Através de uma comissão de revitalização, a companhia contribuiu para a melhoria da iluminação ao redor da Quinta da Boa Vista, e investiu R$ 500 mil na revitalização do Pagode Chinês, monumento dentro do parque. Além disso, a Concal criou também um “Guia dos museus” da área. Osociólogo Ricardo Ferreira Freitas, professor da Escola de Comunicação da Universidade Estadual do Rio de Janeiro ( Uerj), lembra que os condomínios fechados, que oferecem a infraestrutura de um bairro, dentro de seus espaços internos, têm se expandido para outras regiões, como o Méier e Penha.

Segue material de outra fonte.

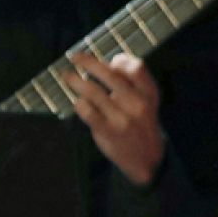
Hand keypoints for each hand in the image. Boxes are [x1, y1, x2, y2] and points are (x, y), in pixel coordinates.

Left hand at [64, 52, 165, 185]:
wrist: (146, 158)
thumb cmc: (141, 123)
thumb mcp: (147, 102)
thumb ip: (133, 84)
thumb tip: (104, 64)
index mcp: (149, 94)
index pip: (137, 67)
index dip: (121, 59)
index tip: (110, 59)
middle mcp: (137, 104)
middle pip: (110, 74)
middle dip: (88, 62)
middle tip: (75, 57)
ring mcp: (122, 118)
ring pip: (93, 91)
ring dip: (76, 81)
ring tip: (68, 76)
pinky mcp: (108, 131)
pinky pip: (87, 111)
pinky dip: (79, 103)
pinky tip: (77, 101)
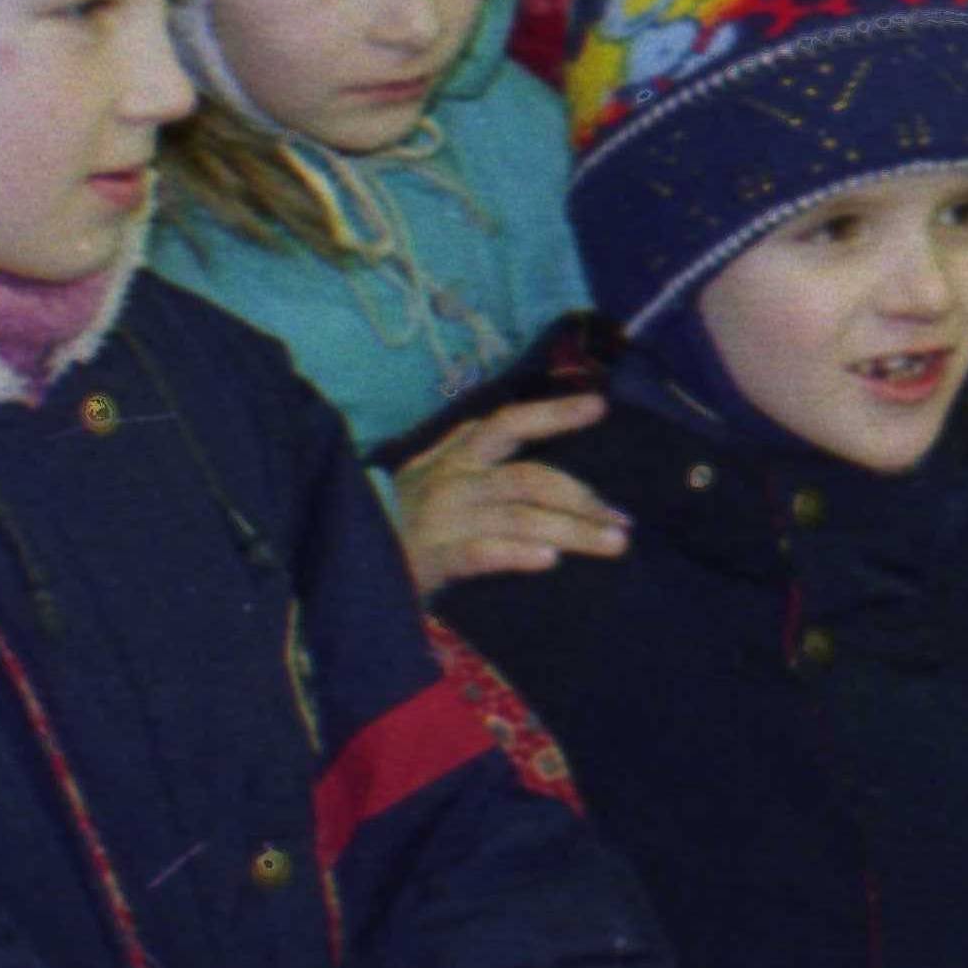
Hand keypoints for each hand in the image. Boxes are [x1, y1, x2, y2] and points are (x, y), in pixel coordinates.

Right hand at [395, 395, 627, 590]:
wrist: (344, 557)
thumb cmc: (398, 520)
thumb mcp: (430, 477)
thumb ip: (473, 458)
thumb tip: (531, 443)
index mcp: (456, 457)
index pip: (509, 424)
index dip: (554, 413)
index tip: (599, 407)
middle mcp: (453, 481)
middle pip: (529, 478)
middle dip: (583, 497)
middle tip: (623, 521)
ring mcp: (443, 518)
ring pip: (519, 516)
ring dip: (572, 529)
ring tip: (612, 545)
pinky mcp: (432, 557)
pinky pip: (482, 552)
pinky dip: (517, 553)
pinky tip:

Apesar de ser uma tendência em diversas cidades, Freitas acredita que, no Rio, a busca por espaços públicos tem crescido e, no futuro, um conflito entre os que desejam vivenciar a cidade e os que optarem pelo que chama de “cidades assépticas” pode aumentar.

– Na década de 90, este tipo de residência, muito por conta da ascensão da violência na cidade, se tornou um sonho de consumo para muitos. Mas, hoje, a gente já vê um movimento de reconquista do espaço público no Rio, dos locais de compartilhamento, em que todos possam usufruir.

Foi exatamente a busca por um local onde sua filha “pudesse brincar na rua” que atraiu a socióloga Gabriela Santos para Lins de Vasconcelos, no subúrbio. Para ela, a definição de boa vizinhança passa pela relação com os outros moradores dos bairros.

– Sou do interior e sempre busquei algo parecido aqui no Rio, de ter aquele vizinho que desse para pedir açúcar, ou uma rua em que minha filha tivesse amigos da casa ao lado.

Mas, com “o crescimento absurdo da violência” no bairro, ela resolveu se mudar para a Usina onde se sente mais segura. E perto da família.

– Não é a mesma coisa. Nunca quis mudar. Às vezes, a gente tem uma ideia de boa vizinhança, mas não consegue encontrar um local que esteja em nossas expectativas. Faz parte. Para mim, a boa vizinhança é aquela onde a gente se sente feliz e bem acolhido. O resto é perfumaria.

Já para o economista Caio Torres, a melhor vizinhança, em uma metrópole como o Rio, é aquela que consegue aliar uma oferta “razoável” de serviços com uma distância curta até o trabalho, para evitar engarrafamentos.

Como trabalha no Centro, o carioca resolveu sair da Tijuca para a Glória e encurtou a viagem diária em meia hora:

– Acho que a boa vizinhança é aquela em que você consegue adaptar melhor o seu estilo de vida com o bairro, que tenha opções que combinem com a sua identidade.